Text extracted from each page
---*---
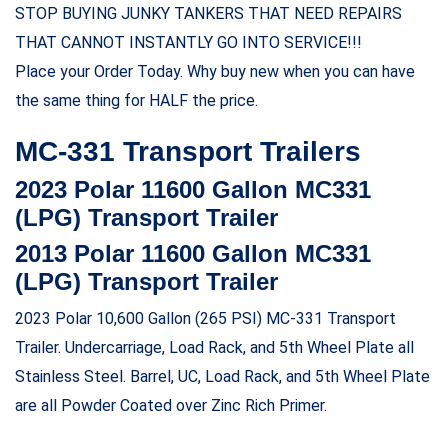
STOP BUYING JUNKY TANKERS THAT NEED REPAIRS
THAT CANNOT INSTANTLY GO INTO SERVICE!!!
Place your Order Today. Why buy new when you can have
the same thing for HALF the price.
MC-331 Transport Trailers
2023 Polar 11600 Gallon MC331
(LPG) Transport Trailer
2013 Polar 11600 Gallon MC331
(LPG) Transport Trailer
2023 Polar 10,600 Gallon (265 PSI) MC-331 Transport
Trailer. Undercarriage, Load Rack, and 5th Wheel Plate all
Stainless Steel. Barrel, UC, Load Rack, and 5th Wheel Plate
are all Powder Coated over Zinc Rich Primer.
---*---
* [WHAT IS NEEDED]:
Write out every line of the text in the data above word for word, leaving out the pictures.

* [RESPONSE]:
STOP BUYING JUNKY TANKERS THAT NEED REPAIRS
THAT CANNOT INSTANTLY GO INTO SERVICE!!!
Place your Order Today. Why buy new when you can have
the same thing for HALF the price.
MC-331 Transport Trailers
2023 Polar 11600 Gallon MC331
(LPG) Transport Trailer
2013 Polar 11600 Gallon MC331
(LPG) Transport Trailer
2023 Polar 10,600 Gallon (265 PSI) MC-331 Transport
Trailer. Undercarriage, Load Rack, and 5th Wheel Plate all
Stainless Steel. Barrel, UC, Load Rack, and 5th Wheel Plate
are all Powder Coated over Zinc Rich Primer.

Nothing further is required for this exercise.